Hello together,
just for reference my attempt:
import numpy as np
from math import pi
import ufl
from mpi4py import MPI
from dolfinx.fem.petsc import LinearProblem
from dolfinx import mesh
from dolfinx.fem import functionspace
from dolfinx import fem
import basix
from basix import CellType, ElementFamily, LagrangeVariant, QuadratureType
from basix.ufl import custom_element
# define discretization
N_x = 1
N_y = 1
# polynomial degree
poly_degree = 10
# general cell type
cell_type = CellType.quadrilateral
# spectral element
nodal_element = basix.create_element(ElementFamily.P,
cell_type,
poly_degree,
LagrangeVariant.gll_isaac)
# create from the basix element the ufl element (needed for dolfinx)

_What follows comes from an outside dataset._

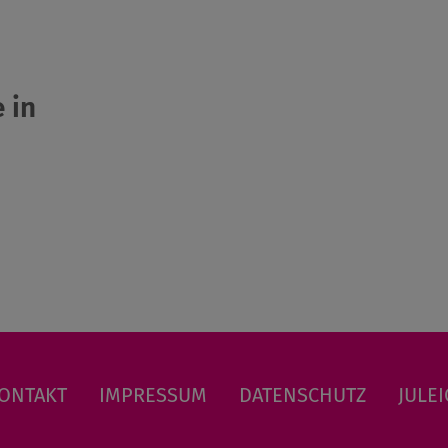
 in
ONTAKT
IMPRESSUM
DATENSCHUTZ
JULEI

ufl_nodal_element = custom_element(cell_type,
[1,],
nodal_element.wcoeffs, # pyright: ignore
nodal_element.x, # pyright: ignore
nodal_element.M, # pyright: ignore
nodal_element.interpolation_nderivs,
nodal_element.map_type,
nodal_element.sobolev_space,
nodal_element.discontinuous,
nodal_element.embedded_subdegree,
nodal_element.degree,
nodal_element.polyset_type)
# mesh
msh = mesh.create_rectangle(MPI.COMM_WORLD,
[[0., 0.], [1.0, 1.0]],
[N_x, N_y],
mesh.CellType.quadrilateral)
# initialize the bdry facets
tdim = msh.topology.dim
fdim = tdim - 1
msh.topology.create_connectivity(fdim, tdim)
boundary_facets = mesh.exterior_facet_indices(msh.topology)
# function spaces
V = functionspace(msh, ufl_nodal_element)
# Defining the trial and test function
u = ufl.TrialFunction(V)
v = ufl.TestFunction(V)
# Interpolate the data functions into finite element spaces
# Defining the source term
f_source = fem.Function(V)
f_source.interpolate(lambda x: 2*pi**2*np.sin(pi*x[0])*np.sin(pi*x[1])) # pyright: ignore
# boundary function
uD = fem.Function(V)
uD.interpolate(lambda x: 0*x[0]) # pyright: ignore
# the solution
u_sol_analytic = fem.Function(V)
u_sol_analytic.interpolate(lambda x: np.sin(pi*x[0])*np.sin(pi*x[1])) # pyright: ignore
# Create facet to cell connectivity required to determine boundary facets
boundary_dofs = fem.locate_dofs_topological(V, fdim, boundary_facets)
bc = fem.dirichletbc(uD, boundary_dofs) # pyright: ignore
# create the quadrature rule
pts, wts = basix.make_quadrature(cell_type,
2*poly_degree-1,
rule=QuadratureType(2))
metadata = {"quadrature_rule": "custom",
"quadrature_points": pts, "quadrature_weights": wts}
dx_meas = ufl.dx(domain=msh, metadata=metadata)
# define bilinear and linear form to determine the disc. solution and dual norm
# bilinear form
a_bilinear = ufl.inner(ufl.grad(u), ufl.grad(v)) * dx_meas
# linear form
L_linear = ufl.inner(f_source , v) * dx_meas
# define the problem
prob_disc_sol = LinearProblem(a_bilinear, L_linear, bcs=[bc], \
petsc_options={"ksp_type": "preonly", "pc_type": "lu"})
# solve
u_sol_h = prob_disc_sol.solve()
L2_error = fem.form(ufl.inner(u_sol_analytic - u_sol_h, # pyright: ignore
u_sol_analytic - u_sol_h) * dx_meas) # pyright: ignore
error_local = fem.assemble_scalar(L2_error) # pyright: ignore
error_L2 = np.sqrt(msh.comm.allreduce(error_local, op=MPI.SUM))
print(error_L2)
I’ve implemented a basix element which is the lagrange element of order poly_degree and with LagrangeVariant.gll_isaac the lagrange polynomials are defined upon the gll nodes. What we then need is the corresponding quadrature rule for integration, namely also the gll nodes (dx_meas = ufl.dx(domain=msh, metadata=metadata). This produces a spectral method with a nodal basis, see e.g. [C. Canuto, et al: Spectral Methods, Spectral Methods: Fundamentals in Single Domains | SpringerLink] eq.(1.2.55).
There are other bases available, but this one is very convenient with fenicsx.
Btw: The implementation with N_x=N_y=1 is a spectral method, whereas for N_x=N_y>1 we get automatically the spectral element method as proposed in [ Patera, Anthony T. “A spectral element method for fluid dynamics: laminar flow in a channel expansion.” Journal of computational Physics 54.3 (1984): 468-488.]